◆ TASK TO CARRY OUT ◆
Copy every line from the records that holds the word "lines".

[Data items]
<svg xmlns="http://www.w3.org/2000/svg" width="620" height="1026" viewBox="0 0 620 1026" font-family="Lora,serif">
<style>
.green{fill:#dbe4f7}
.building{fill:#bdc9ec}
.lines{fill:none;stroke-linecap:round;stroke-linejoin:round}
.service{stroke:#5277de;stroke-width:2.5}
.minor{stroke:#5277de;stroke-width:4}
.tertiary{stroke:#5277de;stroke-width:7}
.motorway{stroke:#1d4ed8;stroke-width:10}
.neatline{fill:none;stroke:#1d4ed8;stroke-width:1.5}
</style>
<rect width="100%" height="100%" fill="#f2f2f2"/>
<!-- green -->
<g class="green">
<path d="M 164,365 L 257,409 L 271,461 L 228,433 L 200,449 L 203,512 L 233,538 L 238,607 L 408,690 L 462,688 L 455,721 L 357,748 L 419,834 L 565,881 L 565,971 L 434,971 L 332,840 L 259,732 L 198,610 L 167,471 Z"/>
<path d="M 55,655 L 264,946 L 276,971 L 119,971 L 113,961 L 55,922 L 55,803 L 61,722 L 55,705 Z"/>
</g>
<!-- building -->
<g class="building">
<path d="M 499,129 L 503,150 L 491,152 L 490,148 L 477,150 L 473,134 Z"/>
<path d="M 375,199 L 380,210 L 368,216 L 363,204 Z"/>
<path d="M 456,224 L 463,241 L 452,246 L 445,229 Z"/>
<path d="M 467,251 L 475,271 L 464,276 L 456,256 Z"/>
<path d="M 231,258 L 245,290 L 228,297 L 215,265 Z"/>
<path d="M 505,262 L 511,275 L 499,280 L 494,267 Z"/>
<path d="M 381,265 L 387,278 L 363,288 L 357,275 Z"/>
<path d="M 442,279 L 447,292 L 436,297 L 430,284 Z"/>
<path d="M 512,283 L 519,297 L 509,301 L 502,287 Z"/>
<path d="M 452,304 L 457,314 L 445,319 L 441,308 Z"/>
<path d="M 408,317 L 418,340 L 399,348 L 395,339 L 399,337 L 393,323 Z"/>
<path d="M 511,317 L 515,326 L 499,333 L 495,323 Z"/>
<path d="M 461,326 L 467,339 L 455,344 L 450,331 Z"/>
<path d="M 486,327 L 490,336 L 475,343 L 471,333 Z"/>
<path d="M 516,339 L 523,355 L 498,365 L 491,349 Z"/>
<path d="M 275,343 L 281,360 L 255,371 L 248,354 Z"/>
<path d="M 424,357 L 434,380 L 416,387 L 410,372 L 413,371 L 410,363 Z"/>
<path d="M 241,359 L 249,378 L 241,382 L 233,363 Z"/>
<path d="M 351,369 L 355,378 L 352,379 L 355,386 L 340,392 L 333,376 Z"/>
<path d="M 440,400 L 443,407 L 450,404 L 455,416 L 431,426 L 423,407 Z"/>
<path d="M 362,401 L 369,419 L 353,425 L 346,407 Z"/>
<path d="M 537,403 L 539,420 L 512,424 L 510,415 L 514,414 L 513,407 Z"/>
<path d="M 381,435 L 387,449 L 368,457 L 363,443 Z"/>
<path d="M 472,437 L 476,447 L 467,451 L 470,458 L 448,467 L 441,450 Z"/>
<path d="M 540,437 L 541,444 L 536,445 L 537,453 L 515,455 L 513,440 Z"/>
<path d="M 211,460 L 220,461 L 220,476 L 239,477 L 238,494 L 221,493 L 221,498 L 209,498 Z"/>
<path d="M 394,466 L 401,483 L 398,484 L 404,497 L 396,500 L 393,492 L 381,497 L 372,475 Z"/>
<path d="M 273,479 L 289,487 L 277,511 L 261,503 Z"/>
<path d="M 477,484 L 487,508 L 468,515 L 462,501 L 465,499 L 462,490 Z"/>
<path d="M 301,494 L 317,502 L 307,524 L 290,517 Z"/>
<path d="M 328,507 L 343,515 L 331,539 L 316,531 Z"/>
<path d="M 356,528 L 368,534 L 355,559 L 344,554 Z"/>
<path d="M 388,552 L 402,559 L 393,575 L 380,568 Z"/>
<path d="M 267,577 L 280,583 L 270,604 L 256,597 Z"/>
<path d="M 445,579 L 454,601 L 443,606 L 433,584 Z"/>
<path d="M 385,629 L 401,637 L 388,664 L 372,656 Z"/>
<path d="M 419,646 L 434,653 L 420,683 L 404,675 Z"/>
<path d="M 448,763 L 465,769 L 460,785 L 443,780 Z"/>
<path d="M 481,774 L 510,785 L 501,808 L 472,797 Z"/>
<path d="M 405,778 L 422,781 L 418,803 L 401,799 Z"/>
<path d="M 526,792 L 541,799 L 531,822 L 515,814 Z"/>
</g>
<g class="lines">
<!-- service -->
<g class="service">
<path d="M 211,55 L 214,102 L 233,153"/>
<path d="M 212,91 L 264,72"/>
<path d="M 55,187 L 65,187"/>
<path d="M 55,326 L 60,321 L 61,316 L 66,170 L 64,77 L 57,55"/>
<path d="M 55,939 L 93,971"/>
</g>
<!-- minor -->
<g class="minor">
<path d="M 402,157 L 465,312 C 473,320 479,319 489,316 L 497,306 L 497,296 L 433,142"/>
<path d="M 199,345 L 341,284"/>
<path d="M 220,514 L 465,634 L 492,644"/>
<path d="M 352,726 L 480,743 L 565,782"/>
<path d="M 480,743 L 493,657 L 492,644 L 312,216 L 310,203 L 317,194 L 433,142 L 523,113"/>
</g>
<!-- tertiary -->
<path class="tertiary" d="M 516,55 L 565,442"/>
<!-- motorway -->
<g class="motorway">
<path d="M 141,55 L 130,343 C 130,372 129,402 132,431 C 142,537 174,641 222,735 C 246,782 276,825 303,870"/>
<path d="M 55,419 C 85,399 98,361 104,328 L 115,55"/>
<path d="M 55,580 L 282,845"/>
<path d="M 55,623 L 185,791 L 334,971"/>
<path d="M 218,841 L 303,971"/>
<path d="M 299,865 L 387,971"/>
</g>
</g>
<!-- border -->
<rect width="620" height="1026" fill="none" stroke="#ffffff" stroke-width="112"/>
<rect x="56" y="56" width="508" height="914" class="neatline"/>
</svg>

◆ RESPONSE AREA ◆
.lines{fill:none;stroke-linecap:round;stroke-linejoin:round}
<g class="lines">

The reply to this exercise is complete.